De hecho, la libertad de expresión ha estado sujeta a limitaciones desde la Declaración de los Derechos del Hombre y del Ciudadano (1789). Así como ninguna comida es gratis, ninguna expresión pública está exenta de las restricciones de la responsabilidad. Sin embargo, algunas plataformas de redes sociales están exentas de esta restricción, donde es permisible ocultarse tras un nombre de usuario protegido por el derecho a la privacidad. Este derecho al anonimato fomenta las campañas de odio más viles, tanto individuales como colectivas. No es casualidad que la Fundación Luigi Einaudi propusiera recientemente regularlo exigiendo la presentación de un documento de identidad al registrarse. Se ha argumentado que este requisito penalizaría la disidencia en regímenes autocráticos y autoritarios. Pero, al menos en Italia, afortunadamente aún no nos encontramos en esta situación.
La tesis de la libertad de expresión hunde sus raíces en el pensamiento liberal de John Stuart Mill. En Sobre la libertad (1859) , leemos: «Si toda la humanidad, excepto una, compartiera la misma opinión, de modo que solo una persona mantuviera la contraria, la humanidad no tendría más justificación para censurar a esa persona que la que tendría esa persona para censurar al resto de la humanidad si tuviera el poder para hacerlo». Sin embargo, al igual que Voltaire, Mill también identifica un límite a la libertad de expresión: el respeto al principio de daño. Es decir, debe protegerse en la medida en que contribuya a la búsqueda de la verdad en el mercado de las ideas, a menos que distorsione deliberadamente dicha búsqueda mintiendo.

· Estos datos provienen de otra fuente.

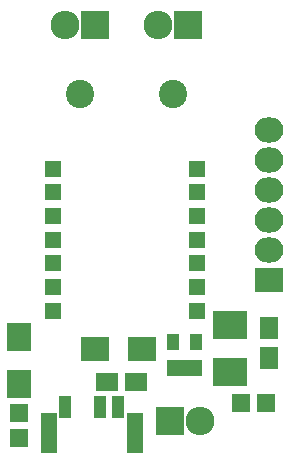
<source format=gts>
G04 #@! TF.FileFunction,Soldermask,Top*
%FSLAX46Y46*%
G04 Gerber Fmt 4.6, Leading zero omitted, Abs format (unit mm)*
G04 Created by KiCad (PCBNEW 4.0.2+e4-6225~38~ubuntu14.04.1-stable) date Mon 09 May 2016 08:18:36 PM EDT*
%MOMM*%
G01*
G04 APERTURE LIST*
%ADD10C,0.100000*%
%ADD11R,1.400000X1.400000*%
%ADD12R,1.650000X1.900000*%
%ADD13R,1.900000X1.650000*%
%ADD14R,1.598880X1.598880*%
%ADD15R,2.900000X2.400000*%
%ADD16R,2.432000X2.127200*%
%ADD17O,2.432000X2.127200*%
%ADD18R,2.432000X2.432000*%
%ADD19O,2.432000X2.432000*%
%ADD20C,2.398980*%
%ADD21R,2.400000X2.100000*%
%ADD22R,1.050000X1.460000*%
%ADD23R,1.400760X3.399740*%
%ADD24R,1.101040X1.901140*%
%ADD25R,2.100000X2.400000*%
G04 APERTURE END LIST*
D10*
D11*
X162302000Y-101912000D03*
X162302000Y-99912000D03*
X162302000Y-97912000D03*
X162302000Y-95912000D03*
X162302000Y-93912000D03*
X162302000Y-91912000D03*
X162302000Y-89912000D03*
X174502000Y-101912000D03*
X174502000Y-99912000D03*
X174502000Y-97912000D03*
X174502000Y-95912000D03*
X174502000Y-93912000D03*
X174502000Y-91912000D03*
X174502000Y-89912000D03*
D12*
X180594000Y-105898000D03*
X180594000Y-103398000D03*
D13*
X169398000Y-107950000D03*
X166898000Y-107950000D03*
D14*
X180373020Y-109728000D03*
X178274980Y-109728000D03*
D15*
X177292000Y-103156000D03*
X177292000Y-107156000D03*
D16*
X180594000Y-99314000D03*
D17*
X180594000Y-96774000D03*
X180594000Y-94234000D03*
X180594000Y-91694000D03*
X180594000Y-89154000D03*
X180594000Y-86614000D03*
D18*
X172212000Y-111252000D03*
D19*
X174752000Y-111252000D03*
D18*
X165862000Y-77724000D03*
D19*
X163322000Y-77724000D03*
D20*
X172466000Y-83566000D03*
X164592000Y-83566000D03*
D18*
X173736000Y-77724000D03*
D19*
X171196000Y-77724000D03*
D21*
X169894000Y-105156000D03*
X165894000Y-105156000D03*
D22*
X172532000Y-106764000D03*
X173482000Y-106764000D03*
X174432000Y-106764000D03*
X174432000Y-104564000D03*
X172532000Y-104564000D03*
D23*
X161958020Y-112268000D03*
X169257980Y-112268000D03*
D24*
X163357560Y-110048260D03*
X167858440Y-110048260D03*
X166357300Y-110048260D03*
D14*
X159486600Y-112707420D03*
X159486600Y-110609380D03*
D25*
X159486600Y-104121200D03*
X159486600Y-108121200D03*
M02*

</source>
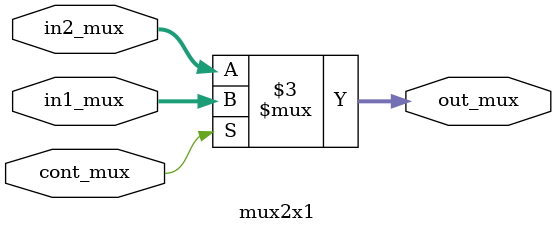
<source format=v>

module mux2x1 (
    
    // Entradas
    input wire [31:0] in1_mux,
    input wire [31:0] in2_mux,
    
    // Controle
    input wire cont_mux,
    
    // Saida
    output reg [31:0] out_mux
);

    always @(*) begin
        if(cont_mux)
            out_mux <= in1_mux;
        else
            out_mux <= in2_mux;
    end

endmodule
</source>
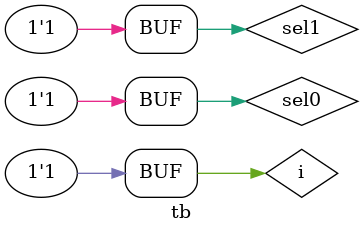
<source format=v>
module demux_2_1(
  input sel,
  input i,
  output y0, y1);
  
  assign {y0,y1} = sel?{1'b0,i}: {i,1'b0};
endmodule

module demux_1_4(
  input sel0, sel1,
  input  i,
  output reg y0, y1, y2, y3);
  
  wire z1,z2;
  
  demux_2_1 d1(sel0, i, z1, z2);
  demux_2_1 d2(sel1, z1, y0, y1);
  demux_2_1 d3(sel1, z2, y2, y3);
endmodule

module tb;
  reg sel0, sel1;
  reg i;
  wire y0,y1,y2,y3;
  
  demux_1_4 demux(sel0, sel1, i, y0, y1, y2, y3);
  
  initial begin
    $monitor("sel0 = %b, sel1 = %b, i = %b -> y0 = %0b, y1 = %0b ,y2 = %0b, y3 = %0b", sel0, sel1, i, y0,y1,y2,y3);
    sel0=0; sel1=0; i=0; #1;
    sel0=0; sel1=0; i=1; #1;
    sel0=0; sel1=1; i=0; #1;
    sel0=0; sel1=1; i=1; #1;
    sel0=1; sel1=0; i=0; #1;
    sel0=1; sel1=0; i=1; #1;
    sel0=1; sel1=1; i=0; #1;
    sel0=1; sel1=1; i=1; #1;
  end
endmodule
</source>
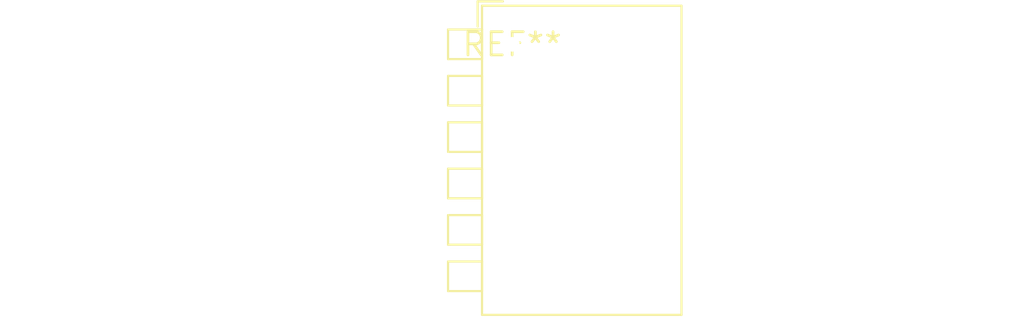
<source format=kicad_pcb>
(kicad_pcb (version 20240108) (generator pcbnew)

  (general
    (thickness 1.6)
  )

  (paper "A4")
  (layers
    (0 "F.Cu" signal)
    (31 "B.Cu" signal)
    (32 "B.Adhes" user "B.Adhesive")
    (33 "F.Adhes" user "F.Adhesive")
    (34 "B.Paste" user)
    (35 "F.Paste" user)
    (36 "B.SilkS" user "B.Silkscreen")
    (37 "F.SilkS" user "F.Silkscreen")
    (38 "B.Mask" user)
    (39 "F.Mask" user)
    (40 "Dwgs.User" user "User.Drawings")
    (41 "Cmts.User" user "User.Comments")
    (42 "Eco1.User" user "User.Eco1")
    (43 "Eco2.User" user "User.Eco2")
    (44 "Edge.Cuts" user)
    (45 "Margin" user)
    (46 "B.CrtYd" user "B.Courtyard")
    (47 "F.CrtYd" user "F.Courtyard")
    (48 "B.Fab" user)
    (49 "F.Fab" user)
    (50 "User.1" user)
    (51 "User.2" user)
    (52 "User.3" user)
    (53 "User.4" user)
    (54 "User.5" user)
    (55 "User.6" user)
    (56 "User.7" user)
    (57 "User.8" user)
    (58 "User.9" user)
  )

  (setup
    (pad_to_mask_clearance 0)
    (pcbplotparams
      (layerselection 0x00010fc_ffffffff)
      (plot_on_all_layers_selection 0x0000000_00000000)
      (disableapertmacros false)
      (usegerberextensions false)
      (usegerberattributes false)
      (usegerberadvancedattributes false)
      (creategerberjobfile false)
      (dashed_line_dash_ratio 12.000000)
      (dashed_line_gap_ratio 3.000000)
      (svgprecision 4)
      (plotframeref false)
      (viasonmask false)
      (mode 1)
      (useauxorigin false)
      (hpglpennumber 1)
      (hpglpenspeed 20)
      (hpglpendiameter 15.000000)
      (dxfpolygonmode false)
      (dxfimperialunits false)
      (dxfusepcbnewfont false)
      (psnegative false)
      (psa4output false)
      (plotreference false)
      (plotvalue false)
      (plotinvisibletext false)
      (sketchpadsonfab false)
      (subtractmaskfromsilk false)
      (outputformat 1)
      (mirror false)
      (drillshape 1)
      (scaleselection 1)
      (outputdirectory "")
    )
  )

  (net 0 "")

  (footprint "SW_DIP_SPSTx06_Piano_10.8x16.8mm_W7.62mm_P2.54mm" (layer "F.Cu") (at 0 0))

)

</source>
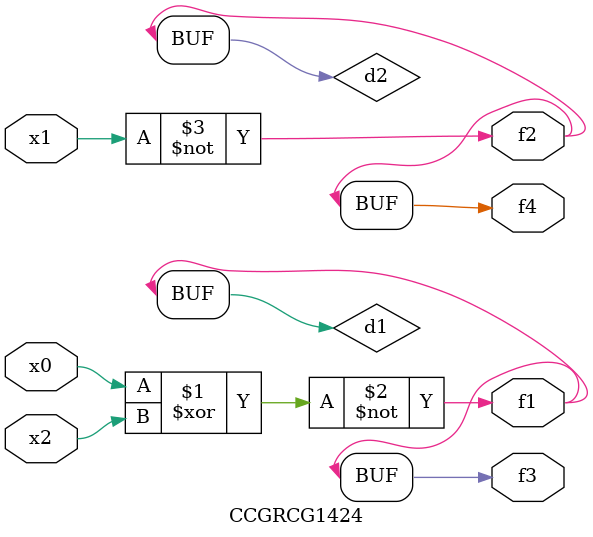
<source format=v>
module CCGRCG1424(
	input x0, x1, x2,
	output f1, f2, f3, f4
);

	wire d1, d2, d3;

	xnor (d1, x0, x2);
	nand (d2, x1);
	nor (d3, x1, x2);
	assign f1 = d1;
	assign f2 = d2;
	assign f3 = d1;
	assign f4 = d2;
endmodule

</source>
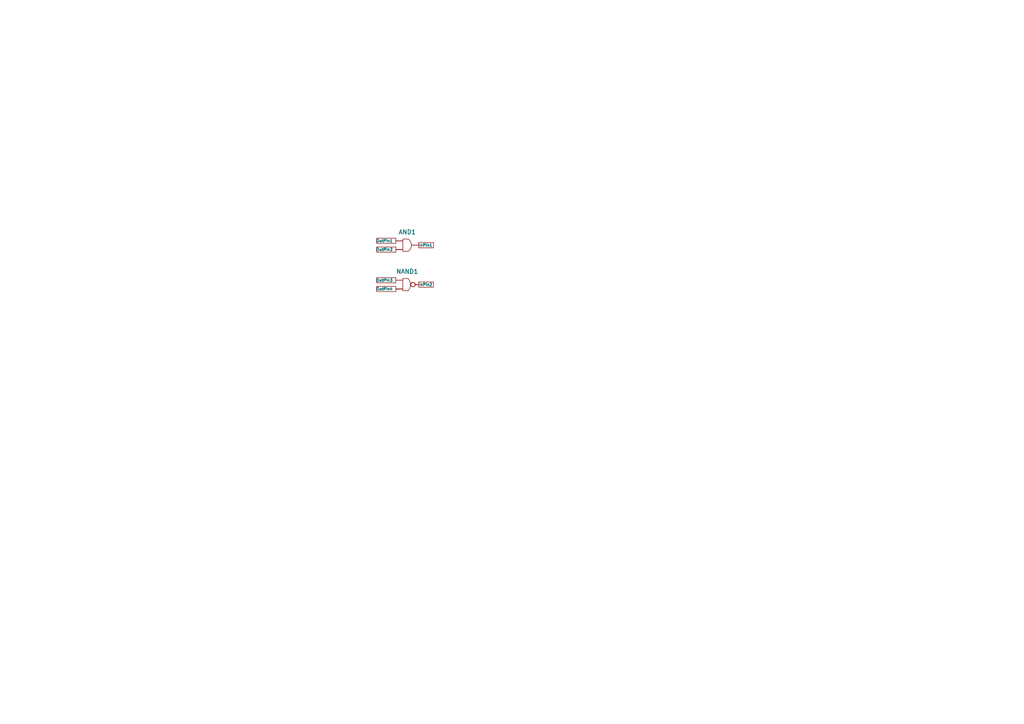
<source format=kicad_sch>
(kicad_sch (version 20230121) (generator eeschema)

  (uuid dca00733-6e59-4b89-b3a6-bb50926963b6)

  (paper "A4")

  


  (symbol (lib_id "Tests:OutPin") (at 115.57 83.82 0) (unit 1)
    (in_bom yes) (on_board yes) (dnp no)
    (uuid 0a7b3ed8-6325-4416-9c1b-423b5874ea24)
    (property "Reference" "OutPin4" (at 111.506 83.82 0)
      (effects (font (size 0.8 0.8)))
    )
    (property "Value" "OutPin" (at 114.3 77.724 0)
      (effects (font (size 1.27 1.27)) hide)
    )
    (property "Footprint" "" (at 115.57 83.82 0)
      (effects (font (size 1.27 1.27)) hide)
    )
    (property "Datasheet" "" (at 115.57 83.82 0)
      (effects (font (size 1.27 1.27)) hide)
    )
    (pin "1" (uuid cd155867-107d-4ff4-94e7-fdeb13387f81))
    (instances
      (project "Tests"
        (path "/dca00733-6e59-4b89-b3a6-bb50926963b6"
          (reference "OutPin4") (unit 1)
        )
      )
    )
  )

  (symbol (lib_id "Tests:OutPin") (at 115.57 69.85 0) (unit 1)
    (in_bom yes) (on_board yes) (dnp no)
    (uuid 297029c5-82d4-4e3c-bba7-2b64b527d9e9)
    (property "Reference" "OutPin1" (at 111.506 69.85 0)
      (effects (font (size 0.8 0.8)))
    )
    (property "Value" "OutPin" (at 114.3 63.754 0)
      (effects (font (size 1.27 1.27)) hide)
    )
    (property "Footprint" "" (at 115.57 69.85 0)
      (effects (font (size 1.27 1.27)) hide)
    )
    (property "Datasheet" "" (at 115.57 69.85 0)
      (effects (font (size 1.27 1.27)) hide)
    )
    (pin "1" (uuid cd155867-107d-4ff4-94e7-fdeb13387f81))
    (instances
      (project "Tests"
        (path "/dca00733-6e59-4b89-b3a6-bb50926963b6"
          (reference "OutPin1") (unit 1)
        )
      )
    )
  )

  (symbol (lib_id "Tests:InPin") (at 120.65 82.55 0) (unit 1)
    (in_bom yes) (on_board yes) (dnp no)
    (uuid 314e6a9e-5278-480b-a650-b3a18bb45013)
    (property "Reference" "InPin2" (at 123.444 82.55 0)
      (effects (font (size 0.8 0.8)))
    )
    (property "Value" "InPin" (at 119.38 76.454 0)
      (effects (font (size 1.27 1.27)) hide)
    )
    (property "Footprint" "" (at 120.65 82.55 0)
      (effects (font (size 1.27 1.27)) hide)
    )
    (property "Datasheet" "" (at 120.65 82.55 0)
      (effects (font (size 1.27 1.27)) hide)
    )
    (pin "1" (uuid ed194e93-ba02-47ad-b347-7fa0b4a73848))
    (instances
      (project "Tests"
        (path "/dca00733-6e59-4b89-b3a6-bb50926963b6"
          (reference "InPin2") (unit 1)
        )
      )
    )
  )

  (symbol (lib_id "chip:AND") (at 118.11 71.12 0) (unit 1)
    (in_bom yes) (on_board yes) (dnp no)
    (uuid 34f17995-cc28-465e-9586-350a6d81eb69)
    (property "Reference" "AND1" (at 118.11 67.31 0)
      (effects (font (size 1.27 1.27)))
    )
    (property "Value" "AND" (at 118.11 74.93 0)
      (effects (font (size 1.27 1.27)) hide)
    )
    (property "Footprint" "" (at 118.11 73.66 0)
      (effects (font (size 1.27 1.27)) hide)
    )
    (property "Datasheet" "" (at 118.11 73.66 0)
      (effects (font (size 1.27 1.27)) hide)
    )
    (pin "3" (uuid e4e2e076-d4dd-415a-be36-4d719be79378))
    (pin "1" (uuid 126bf905-d190-41e0-8141-fddd84e5f6c7))
    (pin "2" (uuid 09d420fd-9a18-49d3-99ad-2aeed9e8efe2))
    (instances
      (project "Tests"
        (path "/dca00733-6e59-4b89-b3a6-bb50926963b6"
          (reference "AND1") (unit 1)
        )
      )
    )
  )

  (symbol (lib_id "chip:NAND") (at 118.11 82.55 0) (unit 1)
    (in_bom yes) (on_board yes) (dnp no)
    (uuid 75bd5edc-0027-4c78-aca3-04930f79197b)
    (property "Reference" "NAND1" (at 118.11 78.74 0)
      (effects (font (size 1.27 1.27)))
    )
    (property "Value" "NAND" (at 118.11 86.36 0)
      (effects (font (size 1.27 1.27)) hide)
    )
    (property "Footprint" "" (at 118.11 85.09 0)
      (effects (font (size 1.27 1.27)) hide)
    )
    (property "Datasheet" "" (at 118.11 85.09 0)
      (effects (font (size 1.27 1.27)) hide)
    )
    (pin "1" (uuid 815ab263-7ef1-4b36-b587-17f2149282f4))
    (pin "3" (uuid a148b218-5cc0-432c-a59b-f51000850194))
    (pin "2" (uuid 07c85c20-5ff4-45c0-86db-bb9793ff3de3))
    (instances
      (project "Tests"
        (path "/dca00733-6e59-4b89-b3a6-bb50926963b6"
          (reference "NAND1") (unit 1)
        )
      )
    )
  )

  (symbol (lib_id "Tests:OutPin") (at 115.57 81.28 0) (unit 1)
    (in_bom yes) (on_board yes) (dnp no)
    (uuid bc6f59d4-d057-4804-8f20-5384b9f743f0)
    (property "Reference" "OutPin3" (at 111.506 81.28 0)
      (effects (font (size 0.8 0.8)))
    )
    (property "Value" "OutPin" (at 114.3 75.184 0)
      (effects (font (size 1.27 1.27)) hide)
    )
    (property "Footprint" "" (at 115.57 81.28 0)
      (effects (font (size 1.27 1.27)) hide)
    )
    (property "Datasheet" "" (at 115.57 81.28 0)
      (effects (font (size 1.27 1.27)) hide)
    )
    (pin "1" (uuid cd155867-107d-4ff4-94e7-fdeb13387f81))
    (instances
      (project "Tests"
        (path "/dca00733-6e59-4b89-b3a6-bb50926963b6"
          (reference "OutPin3") (unit 1)
        )
      )
    )
  )

  (symbol (lib_id "Tests:InPin") (at 120.65 71.12 0) (unit 1)
    (in_bom yes) (on_board yes) (dnp no)
    (uuid bfc62bfe-cefb-4f50-a4da-f6d6e52aea4b)
    (property "Reference" "InPin1" (at 123.444 71.12 0)
      (effects (font (size 0.8 0.8)))
    )
    (property "Value" "InPin" (at 119.38 65.024 0)
      (effects (font (size 1.27 1.27)) hide)
    )
    (property "Footprint" "" (at 120.65 71.12 0)
      (effects (font (size 1.27 1.27)) hide)
    )
    (property "Datasheet" "" (at 120.65 71.12 0)
      (effects (font (size 1.27 1.27)) hide)
    )
    (pin "1" (uuid ed194e93-ba02-47ad-b347-7fa0b4a73848))
    (instances
      (project "Tests"
        (path "/dca00733-6e59-4b89-b3a6-bb50926963b6"
          (reference "InPin1") (unit 1)
        )
      )
    )
  )

  (symbol (lib_id "Tests:OutPin") (at 115.57 72.39 0) (unit 1)
    (in_bom yes) (on_board yes) (dnp no)
    (uuid ce95eff6-5fae-41f9-9458-b4d85cc6cb88)
    (property "Reference" "OutPin2" (at 111.506 72.39 0)
      (effects (font (size 0.8 0.8)))
    )
    (property "Value" "OutPin" (at 114.3 66.294 0)
      (effects (font (size 1.27 1.27)) hide)
    )
    (property "Footprint" "" (at 115.57 72.39 0)
      (effects (font (size 1.27 1.27)) hide)
    )
    (property "Datasheet" "" (at 115.57 72.39 0)
      (effects (font (size 1.27 1.27)) hide)
    )
    (pin "1" (uuid cd155867-107d-4ff4-94e7-fdeb13387f81))
    (instances
      (project "Tests"
        (path "/dca00733-6e59-4b89-b3a6-bb50926963b6"
          (reference "OutPin2") (unit 1)
        )
      )
    )
  )

  (sheet_instances
    (path "/" (page "1"))
  )
)

</source>
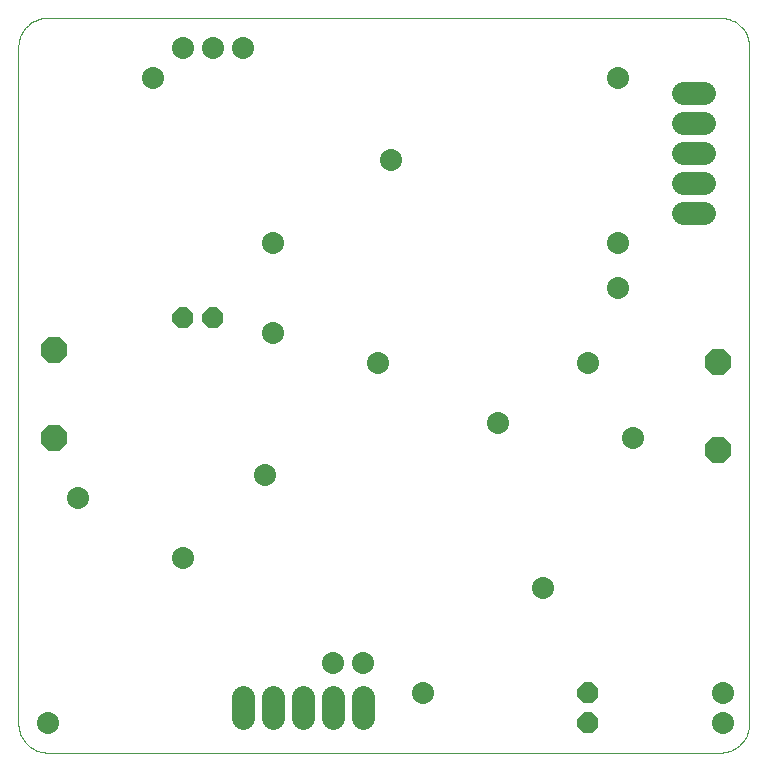
<source format=gbs>
G75*
G70*
%OFA0B0*%
%FSLAX24Y24*%
%IPPOS*%
%LPD*%
%AMOC8*
5,1,8,0,0,1.08239X$1,22.5*
%
%ADD10C,0.0000*%
%ADD11OC8,0.0700*%
%ADD12C,0.0780*%
%ADD13OC8,0.0892*%
%ADD14C,0.0734*%
D10*
X000800Y001164D02*
X000800Y023692D01*
X000802Y023754D01*
X000808Y023815D01*
X000817Y023876D01*
X000831Y023937D01*
X000848Y023996D01*
X000869Y024054D01*
X000894Y024111D01*
X000922Y024166D01*
X000953Y024219D01*
X000988Y024270D01*
X001026Y024319D01*
X001067Y024366D01*
X001110Y024409D01*
X001157Y024450D01*
X001206Y024488D01*
X001257Y024523D01*
X001310Y024554D01*
X001365Y024582D01*
X001422Y024607D01*
X001480Y024628D01*
X001539Y024645D01*
X001600Y024659D01*
X001661Y024668D01*
X001722Y024674D01*
X001784Y024676D01*
X024186Y024676D01*
X024248Y024674D01*
X024309Y024668D01*
X024370Y024659D01*
X024431Y024645D01*
X024490Y024628D01*
X024548Y024607D01*
X024605Y024582D01*
X024660Y024554D01*
X024713Y024523D01*
X024764Y024488D01*
X024813Y024450D01*
X024860Y024409D01*
X024903Y024366D01*
X024944Y024319D01*
X024982Y024270D01*
X025017Y024219D01*
X025048Y024166D01*
X025076Y024111D01*
X025101Y024054D01*
X025122Y023996D01*
X025139Y023937D01*
X025153Y023876D01*
X025162Y023815D01*
X025168Y023754D01*
X025170Y023692D01*
X025170Y001164D01*
X025168Y001102D01*
X025162Y001041D01*
X025153Y000980D01*
X025139Y000919D01*
X025122Y000860D01*
X025101Y000802D01*
X025076Y000745D01*
X025048Y000690D01*
X025017Y000637D01*
X024982Y000586D01*
X024944Y000537D01*
X024903Y000490D01*
X024860Y000447D01*
X024813Y000406D01*
X024764Y000368D01*
X024713Y000333D01*
X024660Y000302D01*
X024605Y000274D01*
X024548Y000249D01*
X024490Y000228D01*
X024431Y000211D01*
X024370Y000197D01*
X024309Y000188D01*
X024248Y000182D01*
X024186Y000180D01*
X001784Y000180D01*
X001722Y000182D01*
X001661Y000188D01*
X001600Y000197D01*
X001539Y000211D01*
X001480Y000228D01*
X001422Y000249D01*
X001365Y000274D01*
X001310Y000302D01*
X001257Y000333D01*
X001206Y000368D01*
X001157Y000406D01*
X001110Y000447D01*
X001067Y000490D01*
X001026Y000537D01*
X000988Y000586D01*
X000953Y000637D01*
X000922Y000690D01*
X000894Y000745D01*
X000869Y000802D01*
X000848Y000860D01*
X000831Y000919D01*
X000817Y000980D01*
X000808Y001041D01*
X000802Y001102D01*
X000800Y001164D01*
D11*
X006300Y014680D03*
X007300Y014680D03*
X019800Y002180D03*
X019800Y001180D03*
D12*
X012300Y001330D02*
X012300Y002030D01*
X011300Y002030D02*
X011300Y001330D01*
X010300Y001330D02*
X010300Y002030D01*
X009300Y002030D02*
X009300Y001330D01*
X008300Y001330D02*
X008300Y002030D01*
X022950Y018180D02*
X023650Y018180D01*
X023650Y019180D02*
X022950Y019180D01*
X022950Y020180D02*
X023650Y020180D01*
X023650Y021180D02*
X022950Y021180D01*
X022950Y022180D02*
X023650Y022180D01*
D13*
X024111Y013204D03*
X024111Y010251D03*
X001989Y010656D03*
X001989Y013609D03*
D14*
X002800Y008680D03*
X006300Y006680D03*
X009030Y009450D03*
X012800Y013180D03*
X009300Y014180D03*
X009300Y017180D03*
X013210Y019930D03*
X008300Y023680D03*
X007300Y023680D03*
X006300Y023680D03*
X005300Y022680D03*
X016800Y011180D03*
X019800Y013180D03*
X020800Y015680D03*
X020800Y017180D03*
X020800Y022680D03*
X021300Y010680D03*
X018300Y005680D03*
X014300Y002180D03*
X012300Y003180D03*
X011300Y003180D03*
X001800Y001180D03*
X024300Y001180D03*
X024300Y002180D03*
M02*

</source>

En su libro Free Speech (2016) , Timothy Garton Ash cita la letra de una famosa canción de Nina Simone: “I Wish I Knew How It Would Feel to Be Free”. Es un himno a la libertad que cambia de registro de repente: “Ojalá supieras lo que significa ser yo, y entonces verías y entenderías que todo ser humano debe ser libre”. Estas son palabras extraordinarias, que sugieren que ponerse en el lugar del otro es un prerrequisito para apreciar la libertad de todos. Por esta razón, cuando se defienden las expresiones de odio como si fueran “solo” libertad de expresión, no estamos defendiendo la libertad de todos. Estamos premiando la libertad de los agresores a expensas de la libertad —y la dignidad— de las víctimas. Todo esto devalúa los valores democráticos y socava la cohesión social. Por supuesto, como señala Nicita, unas normas más incisivas no son suficientes para vacunar contra el virus del odio. Necesitamos culturas políticas genuinamente democráticas, luchas por ideas valientes, y clases dirigentes y partidos capaces de promoverlas. Al observar la América de Trump, el populismo de derecha e izquierda en Francia e Italia, y el avance abrumador de la AfD en Alemania, no hay motivos para el optimismo. Como dice el último verso del magnífico poema de Eugenio Montale, "Antes del viaje": "Un acontecimiento inesperado es la única esperanza".